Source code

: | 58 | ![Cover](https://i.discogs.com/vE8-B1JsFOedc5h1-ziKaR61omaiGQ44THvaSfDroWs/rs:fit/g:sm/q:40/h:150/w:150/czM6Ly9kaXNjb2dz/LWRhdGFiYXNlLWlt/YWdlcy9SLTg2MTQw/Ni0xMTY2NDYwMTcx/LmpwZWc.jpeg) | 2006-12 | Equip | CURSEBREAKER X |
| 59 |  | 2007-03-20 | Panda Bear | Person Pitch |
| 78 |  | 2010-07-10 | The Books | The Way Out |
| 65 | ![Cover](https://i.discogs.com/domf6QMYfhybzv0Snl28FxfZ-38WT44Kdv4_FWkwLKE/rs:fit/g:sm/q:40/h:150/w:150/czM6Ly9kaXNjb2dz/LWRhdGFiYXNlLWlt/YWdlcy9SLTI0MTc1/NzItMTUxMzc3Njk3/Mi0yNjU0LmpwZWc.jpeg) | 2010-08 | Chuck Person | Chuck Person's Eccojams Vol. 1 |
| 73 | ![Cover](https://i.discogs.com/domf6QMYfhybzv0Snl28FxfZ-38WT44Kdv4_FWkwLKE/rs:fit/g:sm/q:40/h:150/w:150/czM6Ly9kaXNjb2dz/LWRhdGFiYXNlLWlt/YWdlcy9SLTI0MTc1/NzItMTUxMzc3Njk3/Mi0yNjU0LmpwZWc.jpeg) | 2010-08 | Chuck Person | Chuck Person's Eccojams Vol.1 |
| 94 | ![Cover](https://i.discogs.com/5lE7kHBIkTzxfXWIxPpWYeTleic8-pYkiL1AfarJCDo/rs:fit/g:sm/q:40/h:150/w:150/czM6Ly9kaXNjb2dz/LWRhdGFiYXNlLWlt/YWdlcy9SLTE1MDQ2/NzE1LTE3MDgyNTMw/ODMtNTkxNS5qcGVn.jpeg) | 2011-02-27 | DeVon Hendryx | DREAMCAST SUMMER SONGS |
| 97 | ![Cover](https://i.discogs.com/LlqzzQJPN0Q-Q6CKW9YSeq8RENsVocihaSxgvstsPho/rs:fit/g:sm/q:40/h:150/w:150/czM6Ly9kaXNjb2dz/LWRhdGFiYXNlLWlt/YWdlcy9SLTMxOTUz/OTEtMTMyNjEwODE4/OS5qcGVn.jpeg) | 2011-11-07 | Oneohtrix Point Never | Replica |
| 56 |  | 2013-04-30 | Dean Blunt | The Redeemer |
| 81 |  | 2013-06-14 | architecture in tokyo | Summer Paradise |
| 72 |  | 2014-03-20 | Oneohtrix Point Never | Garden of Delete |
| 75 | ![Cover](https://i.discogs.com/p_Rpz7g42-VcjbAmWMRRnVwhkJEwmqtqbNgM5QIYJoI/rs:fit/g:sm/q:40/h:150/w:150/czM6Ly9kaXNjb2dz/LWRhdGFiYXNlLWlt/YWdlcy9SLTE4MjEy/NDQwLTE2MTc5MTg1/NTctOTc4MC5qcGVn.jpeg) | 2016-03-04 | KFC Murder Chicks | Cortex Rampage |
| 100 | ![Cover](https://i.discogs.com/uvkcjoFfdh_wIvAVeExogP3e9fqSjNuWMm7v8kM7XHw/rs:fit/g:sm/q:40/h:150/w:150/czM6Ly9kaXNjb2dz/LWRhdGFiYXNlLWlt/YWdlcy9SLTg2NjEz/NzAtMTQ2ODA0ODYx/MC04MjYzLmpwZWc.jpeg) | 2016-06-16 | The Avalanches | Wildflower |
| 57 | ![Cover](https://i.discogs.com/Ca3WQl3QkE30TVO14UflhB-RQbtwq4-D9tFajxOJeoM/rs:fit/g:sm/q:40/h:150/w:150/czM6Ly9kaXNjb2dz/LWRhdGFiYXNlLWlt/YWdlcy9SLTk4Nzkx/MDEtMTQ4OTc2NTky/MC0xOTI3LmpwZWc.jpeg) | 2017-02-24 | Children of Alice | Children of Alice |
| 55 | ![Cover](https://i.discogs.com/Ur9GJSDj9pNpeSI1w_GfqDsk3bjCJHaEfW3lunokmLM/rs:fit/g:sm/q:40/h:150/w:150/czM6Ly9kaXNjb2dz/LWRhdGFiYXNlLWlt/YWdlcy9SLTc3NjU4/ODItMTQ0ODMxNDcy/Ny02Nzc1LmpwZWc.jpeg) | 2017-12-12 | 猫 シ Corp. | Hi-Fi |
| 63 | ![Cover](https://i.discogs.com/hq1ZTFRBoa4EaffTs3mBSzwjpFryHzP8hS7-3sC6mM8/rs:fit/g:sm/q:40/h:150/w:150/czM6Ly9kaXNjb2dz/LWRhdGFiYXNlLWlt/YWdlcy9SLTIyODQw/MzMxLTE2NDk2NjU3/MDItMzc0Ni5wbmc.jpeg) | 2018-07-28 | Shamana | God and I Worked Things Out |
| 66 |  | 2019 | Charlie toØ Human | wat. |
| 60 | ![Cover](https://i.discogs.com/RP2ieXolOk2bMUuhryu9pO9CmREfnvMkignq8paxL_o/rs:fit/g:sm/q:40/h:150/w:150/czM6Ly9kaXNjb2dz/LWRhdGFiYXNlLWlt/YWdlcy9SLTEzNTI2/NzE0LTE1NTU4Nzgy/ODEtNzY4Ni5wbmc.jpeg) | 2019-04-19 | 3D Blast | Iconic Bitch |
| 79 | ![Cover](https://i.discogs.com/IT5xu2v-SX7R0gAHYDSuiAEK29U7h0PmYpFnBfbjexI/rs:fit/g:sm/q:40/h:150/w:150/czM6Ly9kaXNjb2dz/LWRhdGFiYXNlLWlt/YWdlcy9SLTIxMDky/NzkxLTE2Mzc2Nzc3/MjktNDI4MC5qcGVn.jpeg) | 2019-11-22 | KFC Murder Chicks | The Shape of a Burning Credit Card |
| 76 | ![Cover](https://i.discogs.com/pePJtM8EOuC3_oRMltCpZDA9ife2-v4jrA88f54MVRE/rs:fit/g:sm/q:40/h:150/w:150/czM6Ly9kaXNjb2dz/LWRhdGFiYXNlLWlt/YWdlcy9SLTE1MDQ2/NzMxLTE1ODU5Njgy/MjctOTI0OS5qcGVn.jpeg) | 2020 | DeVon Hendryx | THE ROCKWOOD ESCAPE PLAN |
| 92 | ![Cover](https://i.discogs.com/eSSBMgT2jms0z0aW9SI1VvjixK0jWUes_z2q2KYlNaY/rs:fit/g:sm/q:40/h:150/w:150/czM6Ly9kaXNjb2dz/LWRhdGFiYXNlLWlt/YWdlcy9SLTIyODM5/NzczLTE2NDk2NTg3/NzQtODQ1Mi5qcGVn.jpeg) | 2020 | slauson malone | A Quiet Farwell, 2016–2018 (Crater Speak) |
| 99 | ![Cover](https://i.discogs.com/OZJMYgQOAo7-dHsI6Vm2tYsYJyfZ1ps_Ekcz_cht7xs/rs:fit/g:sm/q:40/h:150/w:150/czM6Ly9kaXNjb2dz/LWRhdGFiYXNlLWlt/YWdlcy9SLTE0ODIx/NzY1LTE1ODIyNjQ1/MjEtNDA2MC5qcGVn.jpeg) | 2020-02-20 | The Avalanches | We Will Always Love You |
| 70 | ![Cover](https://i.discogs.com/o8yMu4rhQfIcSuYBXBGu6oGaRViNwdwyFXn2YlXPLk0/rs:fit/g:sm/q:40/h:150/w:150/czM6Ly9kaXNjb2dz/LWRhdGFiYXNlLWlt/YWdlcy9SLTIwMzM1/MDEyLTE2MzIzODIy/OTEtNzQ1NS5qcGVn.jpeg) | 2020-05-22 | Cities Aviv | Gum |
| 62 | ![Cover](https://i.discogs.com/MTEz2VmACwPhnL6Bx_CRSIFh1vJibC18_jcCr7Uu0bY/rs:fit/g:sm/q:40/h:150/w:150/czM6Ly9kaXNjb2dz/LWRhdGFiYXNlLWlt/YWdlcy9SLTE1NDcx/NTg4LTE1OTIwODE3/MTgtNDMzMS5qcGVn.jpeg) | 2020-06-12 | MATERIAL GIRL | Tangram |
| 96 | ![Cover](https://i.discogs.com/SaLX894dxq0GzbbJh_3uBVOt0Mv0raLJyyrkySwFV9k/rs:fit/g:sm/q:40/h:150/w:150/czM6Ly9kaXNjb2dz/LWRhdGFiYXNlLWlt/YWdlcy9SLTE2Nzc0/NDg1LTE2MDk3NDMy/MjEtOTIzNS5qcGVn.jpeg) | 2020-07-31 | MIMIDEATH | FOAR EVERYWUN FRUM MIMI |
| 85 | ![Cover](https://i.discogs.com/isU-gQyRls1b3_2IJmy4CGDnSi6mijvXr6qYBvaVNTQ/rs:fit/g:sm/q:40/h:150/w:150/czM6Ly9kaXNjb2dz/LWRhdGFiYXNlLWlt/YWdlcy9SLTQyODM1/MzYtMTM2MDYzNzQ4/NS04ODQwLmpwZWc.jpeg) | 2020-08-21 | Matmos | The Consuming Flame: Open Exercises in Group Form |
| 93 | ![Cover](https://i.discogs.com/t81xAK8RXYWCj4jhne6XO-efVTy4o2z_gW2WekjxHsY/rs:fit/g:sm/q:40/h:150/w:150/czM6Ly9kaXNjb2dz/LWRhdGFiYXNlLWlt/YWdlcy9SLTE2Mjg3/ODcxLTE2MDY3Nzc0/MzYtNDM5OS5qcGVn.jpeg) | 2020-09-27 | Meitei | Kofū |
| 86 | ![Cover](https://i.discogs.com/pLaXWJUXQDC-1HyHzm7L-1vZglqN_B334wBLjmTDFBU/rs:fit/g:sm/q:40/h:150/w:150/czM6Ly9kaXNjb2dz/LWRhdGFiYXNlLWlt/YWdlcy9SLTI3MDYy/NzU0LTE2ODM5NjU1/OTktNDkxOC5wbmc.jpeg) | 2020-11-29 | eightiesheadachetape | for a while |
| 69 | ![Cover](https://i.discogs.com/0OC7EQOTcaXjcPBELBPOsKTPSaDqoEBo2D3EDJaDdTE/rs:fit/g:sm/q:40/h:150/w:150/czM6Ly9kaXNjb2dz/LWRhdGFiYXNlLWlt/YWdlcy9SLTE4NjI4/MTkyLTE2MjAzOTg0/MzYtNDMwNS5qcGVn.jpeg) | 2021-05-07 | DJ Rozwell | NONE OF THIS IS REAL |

**The task:**
Copy the lines of the items above verbatim, from the line containing "CURSEBREAKER X |" up to and including the line containing "The Way Out |".

**Answer section:**
: | 58 | ![Cover](https://i.discogs.com/vE8-B1JsFOedc5h1-ziKaR61omaiGQ44THvaSfDroWs/rs:fit/g:sm/q:40/h:150/w:150/czM6Ly9kaXNjb2dz/LWRhdGFiYXNlLWlt/YWdlcy9SLTg2MTQw/Ni0xMTY2NDYwMTcx/LmpwZWc.jpeg) | 2006-12 | Equip | CURSEBREAKER X |
| 59 |  | 2007-03-20 | Panda Bear | Person Pitch |
| 78 |  | 2010-07-10 | The Books | The Way Out |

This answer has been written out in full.